A primeira vez que eu tomei pílula do dia seguinte, eu ainda era “virgem” (entenda por isso pau enfiado na buceta, na época eu não sabia que sexo e prazer vão muito além disso). Só tinha rolado uma esfregação e eu fiquei com medo de engravidar. Sempre tive esse medo. Tanto que logo que um pau entrou na minha buceta, corri pra uma gineco pra começar com a pílula. Considero isso um privilégio.
Semanas depois, minha mãe, que nunca entendeu muito bem o conceito de privacidade, fuçou na minha carteira e achou a emblemática cartelinha de 21 comprimidos cor de rosa (até isso!). O diálogo que se seguiu podia ter sido: “Filha, vamos conversar, você sabe que pílula não previne doenças, né? Além disso, você conversou com seu companheiro sobre esse assunto? Essa responsabilidade não é só sua.”
Ou até: “filha! Que bom que você finalmente liberou issaê! Achei que fosse virar freira. E parabéns por lembrar de prevenir a gravidez enquanto não é hora.”
Podia, mas não foi.
O que ouvi foi um sermão sobre minha promiscuidade. (Se ela soubesse o que eu viraria depois….). Meu pai, claro, fingiu que nem soube do assunto. O que acho até bom, melhor que bronca ou surra.
Um ciclo que espero que tenha fim
Você que está lendo deve estar pensando: “e daí? Nada demais. Sério que você vai começar uma coluna sobre sexo e bucetas com essa historinha anticlímax?”.

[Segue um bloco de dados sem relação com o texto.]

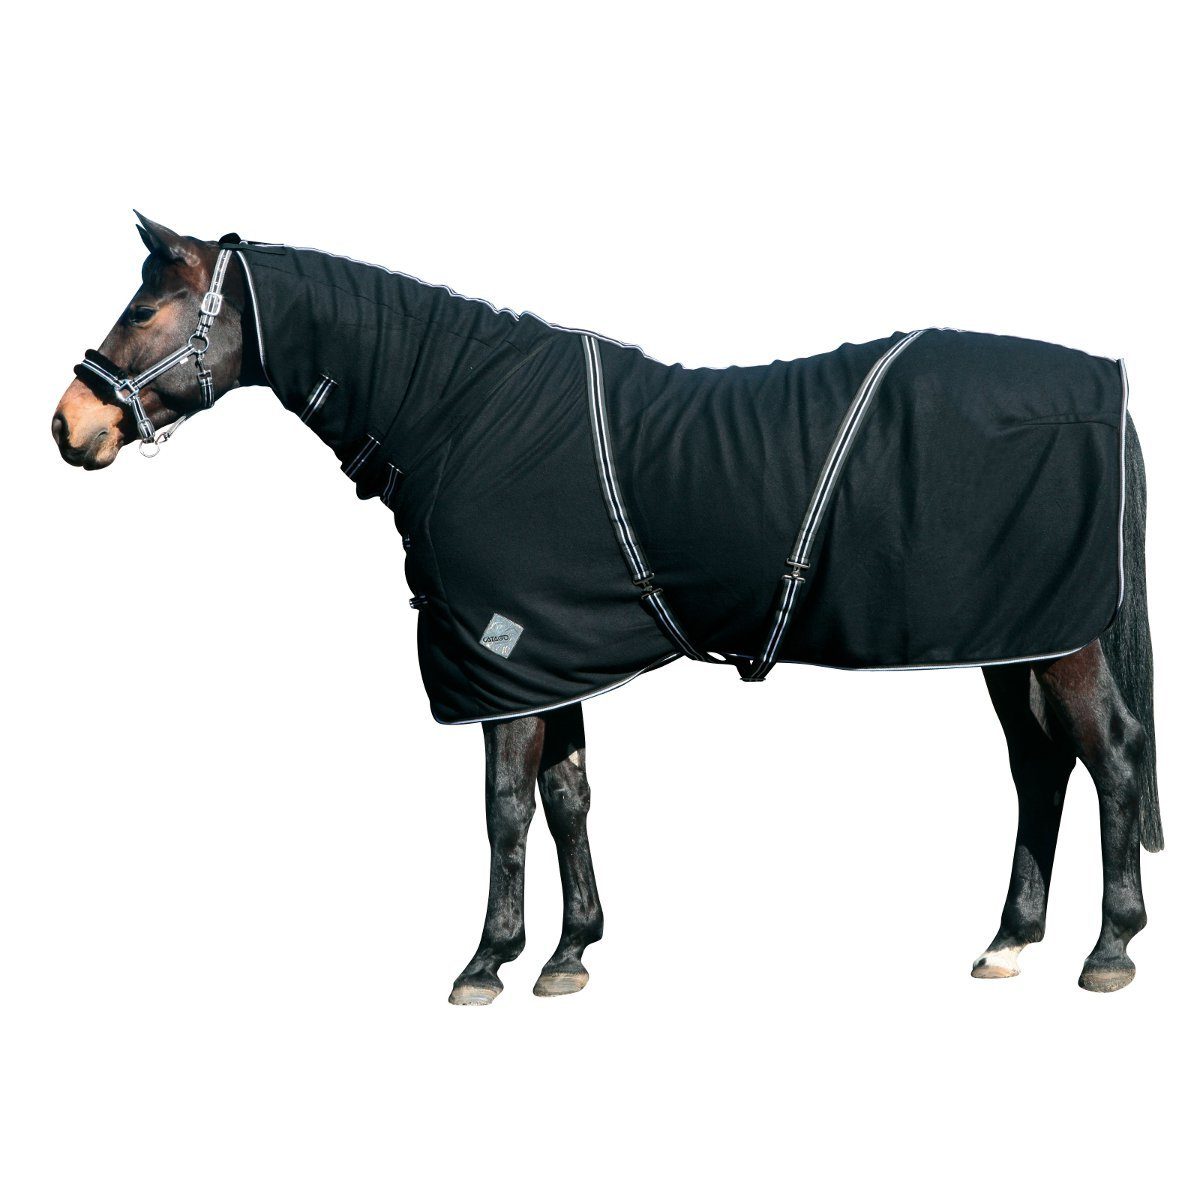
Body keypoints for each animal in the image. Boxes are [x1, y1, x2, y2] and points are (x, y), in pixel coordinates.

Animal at [52, 216, 1162, 1001]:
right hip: (1015, 635)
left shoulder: (501, 660)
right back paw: (1011, 942)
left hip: (1055, 640)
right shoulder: (548, 657)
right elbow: (568, 797)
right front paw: (569, 953)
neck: (460, 411)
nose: (70, 424)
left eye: (143, 313)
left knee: (1108, 755)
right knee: (1040, 767)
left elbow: (504, 808)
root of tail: (1104, 388)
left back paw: (1109, 948)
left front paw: (486, 961)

Pois vou, porque é setembro. Mês da luta pela descriminalização do aborto. E gosto sempre de lembrar como tudo está ligado: aborto, prevenção de gravidez, privilégio, sexualidade feminina, prazer, machismo….
É um ciclo.
Por ser mulher, estar prevenindo a gravidez me tornava promíscua. Porque era sinal de que eu era sexualmente ativa, buscava meu prazer e isso mulher não deve fazer.
E exatamente por ser mulher, pouco tinha sido dito a mim, em pleno século 21 sobre a tal da prevenção. Privilégio entra aqui, o de ter podido ir a uma ginecologista, de estar em uma faculdade cheia de gente que falava dessas coisas, com amigas que me orientaram, etc.
Quantas adolescentes não têm esse mesmo privilégio?
Mas se eu, mulher promíscua, engravidasse, o erro seria todo meu. Ninguém ia lembrar que nas minhas escolas nunca me educaram para transar com segurança, ou que em casa esse assunto era tabu ou, acreditem só, houve um homem colocando esperma ali. A responsável seria só eu que “na hora de abrir as pernas tava gostando, né?”.
E sei que eu teria o privilégio, como muitas amigas tiveram, de poder pagar para abortar em uma clínica confiável e com segurança.
Vamos falar de aborto, mas também de prazer
Aborto tem que ser legal, já passou da hora.
Mas também é preciso ter educação sexual mais honesta e o mundo precisa aceitar que mulheres transam por prazer também.
Enquanto nosso sexo for tratado meramente como ferramenta de reprodução e a busca da mulher por prazer continuar sendo tabu, meninas vão ter vergonha de tirar suas dúvidas, de entender seus corpos, de buscar ajuda quando precisarem e de se informar.
Então, enquanto seguimos lutando pelo aborto legal e seguro, vamos também falar de sexo. De nossas bucetas, tão negligenciadas pela sociedade, do nosso prazer, por tanto tempo tratado como secundário.
Sem hipocrisia. Todo mundo (ou quase todo mundo) transa.
E está tudo ligado. Mulher que goza, e que entende que é dona do próprio corpo e do próprio prazer, é mulher que consegue exigir que a responsabilidade pela contracepção seja dividida e dizer não.
Essa coluna é pra gente falar disso. Mais um espaço (ainda bem que cada vez mais deles estão surgindo) pra gente tirar o pau do centro do mundo e discutir nosso prazer. Vamos dar umas belas bucetadas na cara da sociedade.